Fereira lembrou que o acordo de 2017 previa a construção de uma prisão para aliviar a superlotação do sistema prisional local, e não para importar criminosos de alta periculosidade do território europeu. “A Guiana não deve se tornar um depósito de criminosos e pessoas radicalizadas vindas da França continental.”
Já o deputado franco-guianense Jean-Victor Castor foi ainda mais incisivo: “É um insulto à nossa história, uma provocação política e um retrocesso colonial.” Para ele, o projeto mostra que a França continua tratando seus territórios ultramarinos como espaços de descarte, sem respeito à autodeterminação ou às necessidades locais.

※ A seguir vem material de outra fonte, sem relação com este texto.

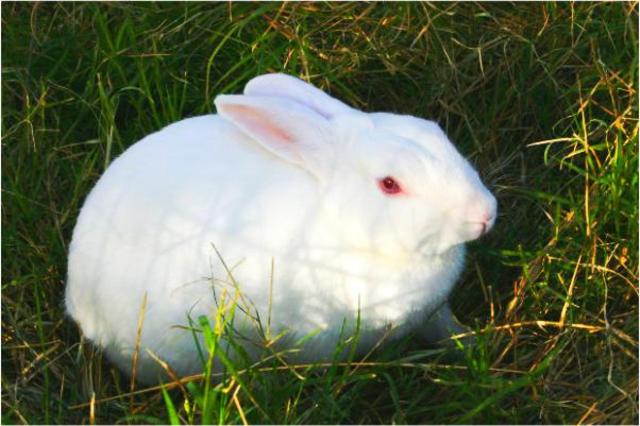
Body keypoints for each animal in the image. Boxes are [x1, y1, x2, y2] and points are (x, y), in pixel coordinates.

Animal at [65, 73, 497, 384]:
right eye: (389, 184)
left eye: (435, 131)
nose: (485, 213)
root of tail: (79, 303)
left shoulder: (432, 313)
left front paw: (472, 343)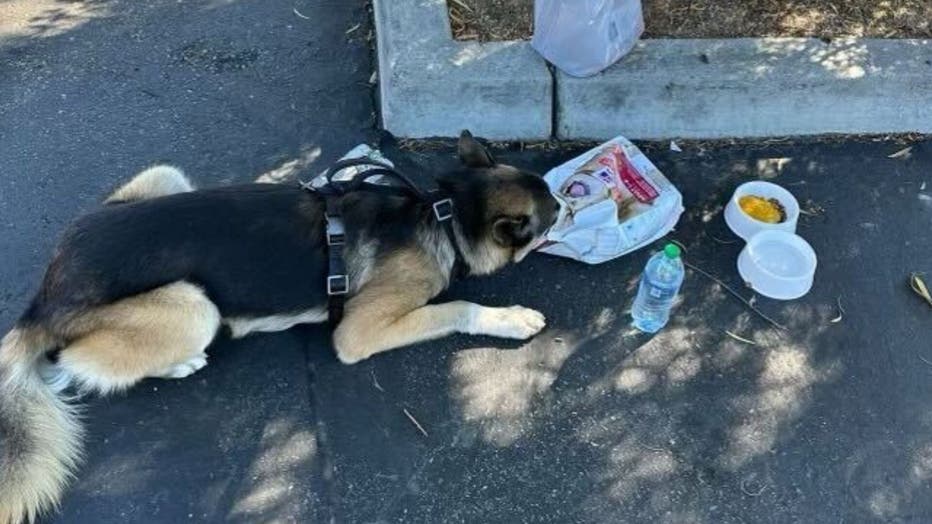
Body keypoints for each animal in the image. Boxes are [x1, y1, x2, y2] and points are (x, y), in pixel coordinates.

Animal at [0, 132, 556, 524]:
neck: (442, 214)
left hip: (163, 178)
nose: (570, 203)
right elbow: (457, 306)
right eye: (553, 212)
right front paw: (509, 317)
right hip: (193, 306)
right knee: (75, 363)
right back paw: (179, 363)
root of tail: (45, 295)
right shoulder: (360, 331)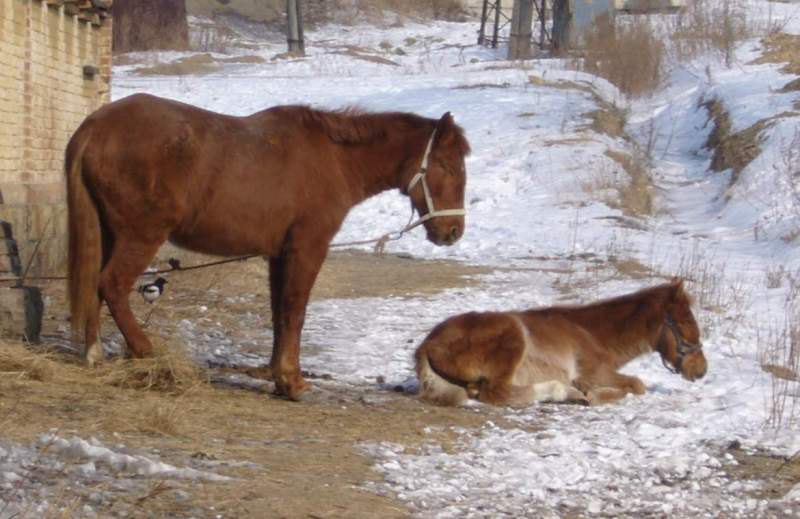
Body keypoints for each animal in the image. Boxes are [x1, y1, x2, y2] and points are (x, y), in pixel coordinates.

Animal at [69, 94, 472, 398]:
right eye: (449, 167)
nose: (453, 231)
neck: (333, 160)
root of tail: (97, 126)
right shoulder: (307, 248)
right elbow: (295, 311)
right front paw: (292, 381)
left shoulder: (279, 255)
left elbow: (280, 312)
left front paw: (278, 375)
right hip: (142, 236)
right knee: (112, 285)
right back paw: (146, 351)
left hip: (110, 234)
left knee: (96, 287)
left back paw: (94, 354)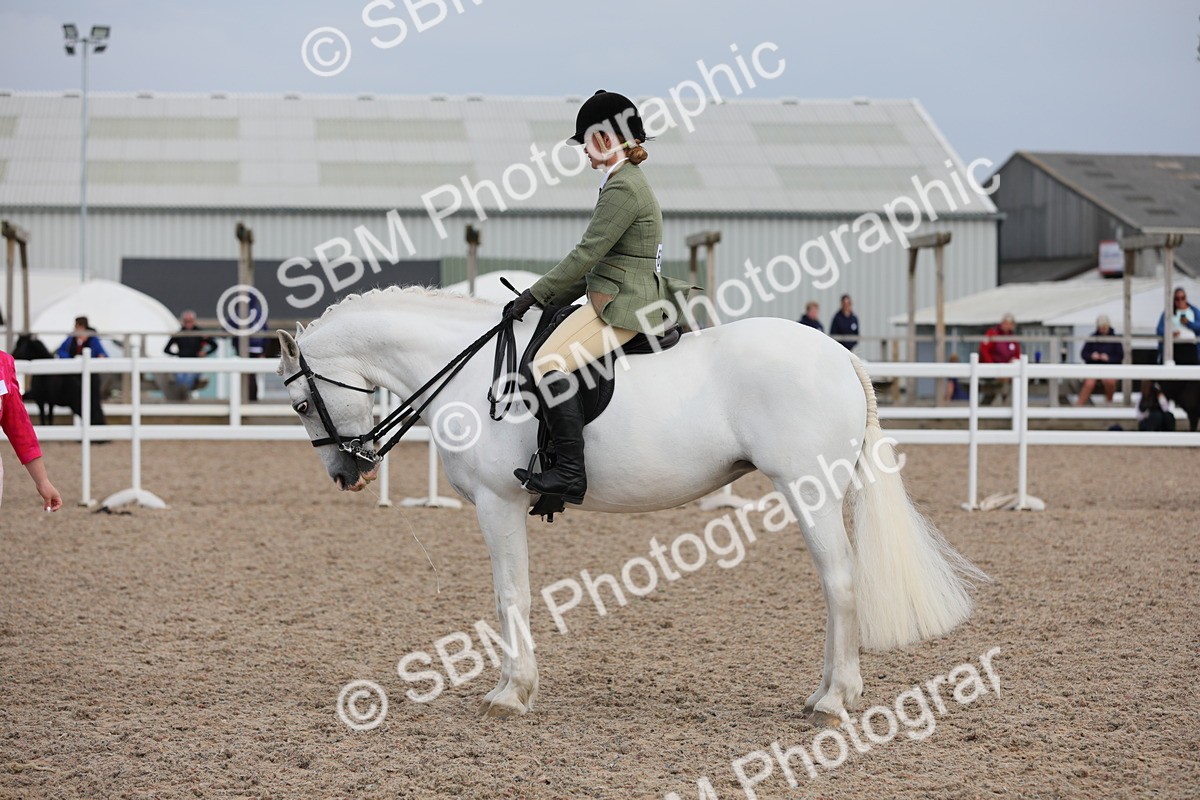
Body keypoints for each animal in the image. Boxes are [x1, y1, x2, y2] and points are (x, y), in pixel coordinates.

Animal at [276, 286, 985, 725]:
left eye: (303, 403)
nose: (348, 474)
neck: (473, 376)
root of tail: (838, 355)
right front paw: (514, 687)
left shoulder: (497, 504)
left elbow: (510, 596)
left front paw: (511, 693)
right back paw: (821, 695)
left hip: (808, 489)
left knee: (839, 582)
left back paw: (835, 700)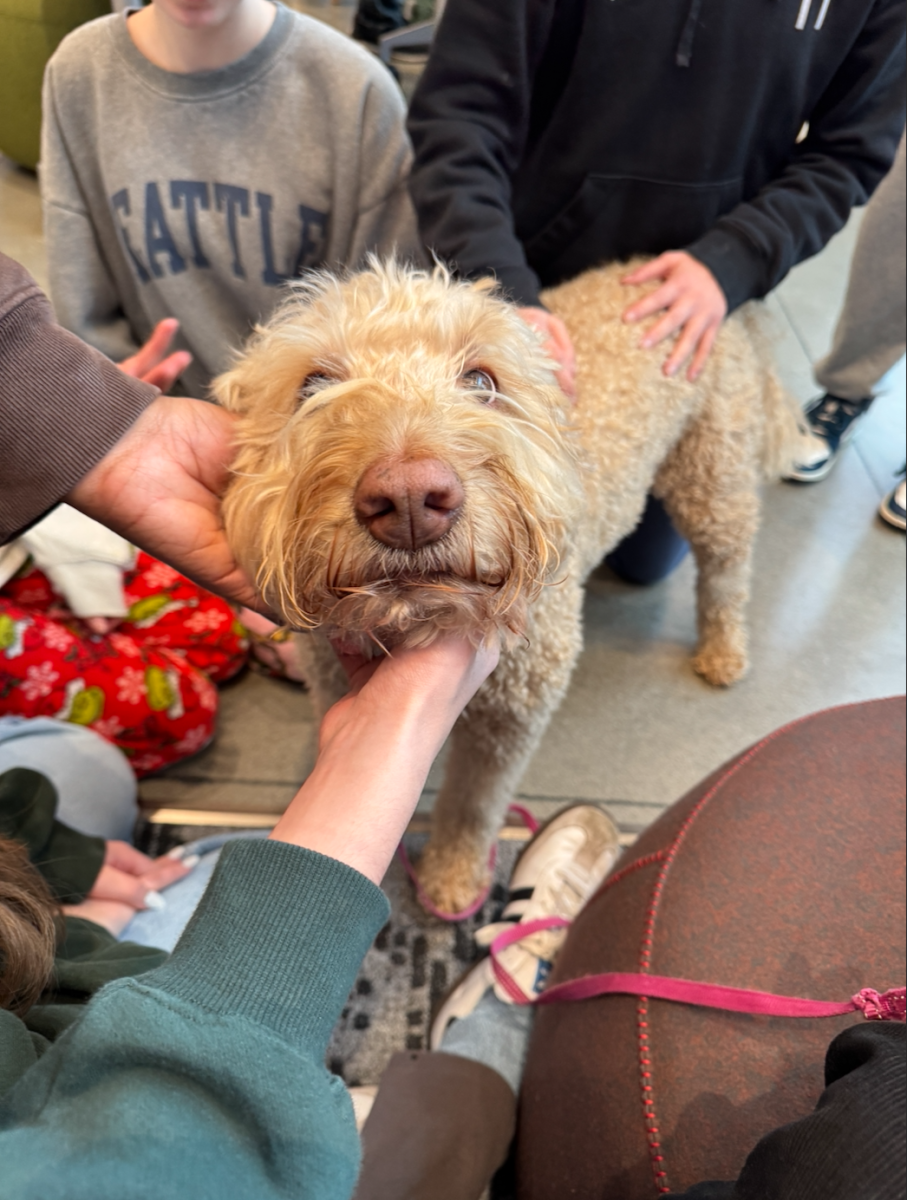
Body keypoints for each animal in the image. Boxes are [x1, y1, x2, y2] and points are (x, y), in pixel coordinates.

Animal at [215, 260, 796, 907]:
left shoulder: (515, 715)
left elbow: (476, 800)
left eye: (481, 380)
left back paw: (723, 649)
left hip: (712, 473)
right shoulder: (330, 679)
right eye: (312, 386)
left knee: (726, 568)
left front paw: (453, 873)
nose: (410, 498)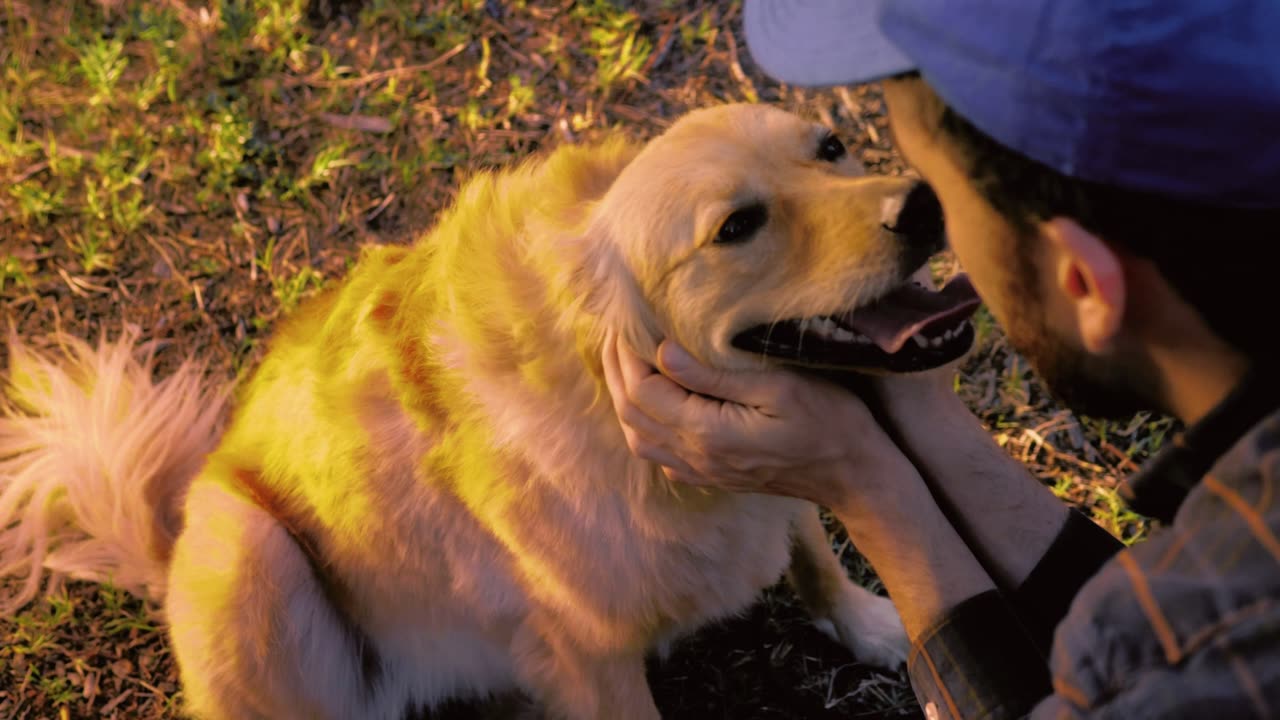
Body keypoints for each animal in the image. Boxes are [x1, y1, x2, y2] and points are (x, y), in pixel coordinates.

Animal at [0, 102, 977, 717]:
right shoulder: (591, 654)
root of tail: (162, 558)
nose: (927, 204)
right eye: (735, 227)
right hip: (247, 546)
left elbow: (811, 544)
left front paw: (872, 623)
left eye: (833, 145)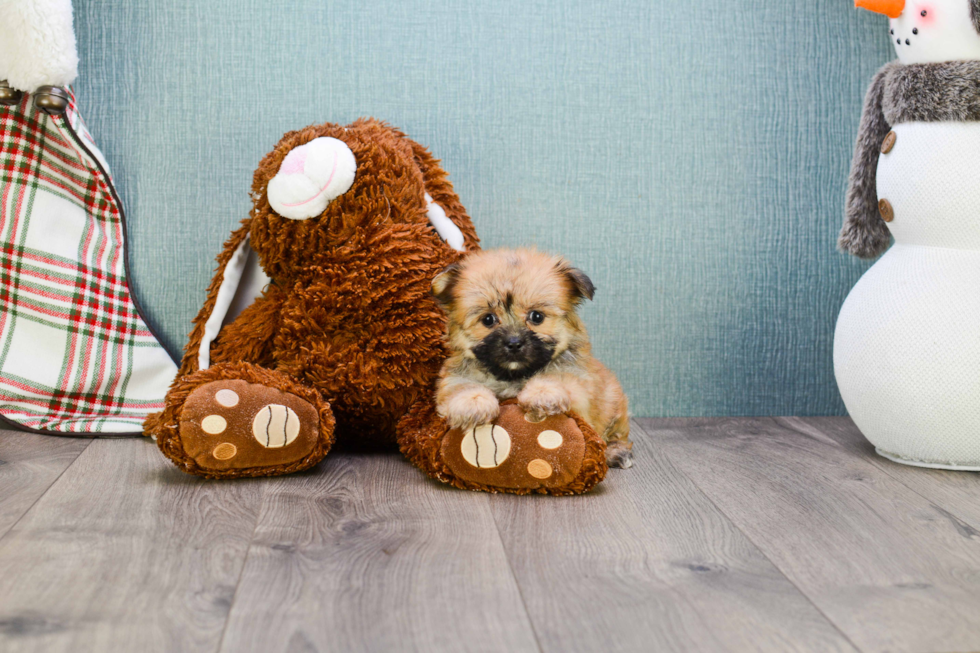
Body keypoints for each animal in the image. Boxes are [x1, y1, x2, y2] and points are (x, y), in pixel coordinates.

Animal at [430, 247, 632, 466]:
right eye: (488, 319)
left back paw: (616, 451)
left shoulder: (578, 387)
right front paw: (473, 403)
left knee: (617, 433)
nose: (514, 343)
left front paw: (542, 392)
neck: (513, 376)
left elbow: (557, 378)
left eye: (537, 317)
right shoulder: (452, 379)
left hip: (614, 403)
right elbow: (462, 386)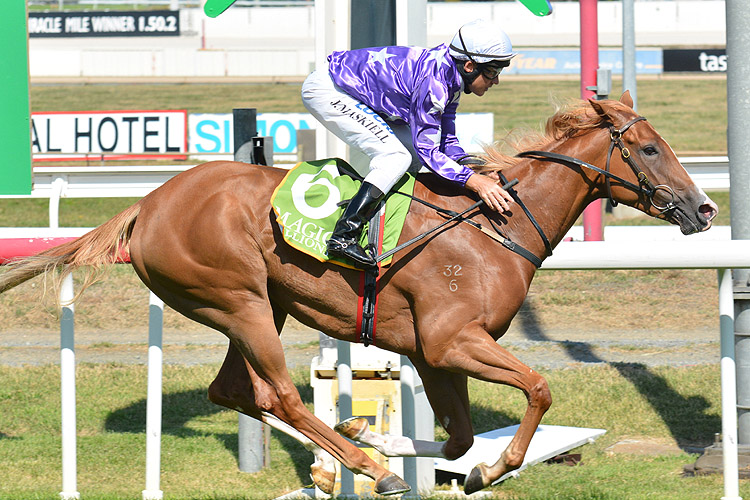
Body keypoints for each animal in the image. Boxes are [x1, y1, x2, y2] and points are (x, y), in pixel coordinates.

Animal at [0, 94, 716, 496]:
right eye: (650, 148)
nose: (704, 208)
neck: (496, 226)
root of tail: (145, 206)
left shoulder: (434, 353)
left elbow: (458, 440)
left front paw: (400, 443)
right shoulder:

Colonialismo moderno sob nova roupagem
A decisão de Paris acende um alerta sobre o papel dos territórios ultramarinos como extensão punitiva do Estado francês. A Guiana Francesa, apesar de fazer parte formalmente da República Francesa, ainda convive com altos índices de pobreza, criminalidade e abandono institucional. Em 2023, o território registrou 20,6 homicídios por 100 mil habitantes — quase 14 vezes a média nacional.
Ao invés de investir em políticas estruturais e de combate ao crime com participação local, a resposta do governo foi importar problemas do continente e isolá-los em uma região marcada historicamente pela exploração e pelo sofrimento. A narrativa oficial — de que a prisão representa um avanço no combate ao narcotráfico — não convence muitos na Guiana, que veem na medida mais um ato de imposição e desprezo colonial.
Nunca deixou de ser colonial
O caso expõe o abismo entre Paris e seus territórios ultramarinos. Ao retomar práticas que ecoam os tempos da colonização, o governo francês arrisca não apenas agravar tensões históricas, mas também reafirmar um modelo de governança centralizado e autoritário — que, para muitos, nunca deixou de ser colonial.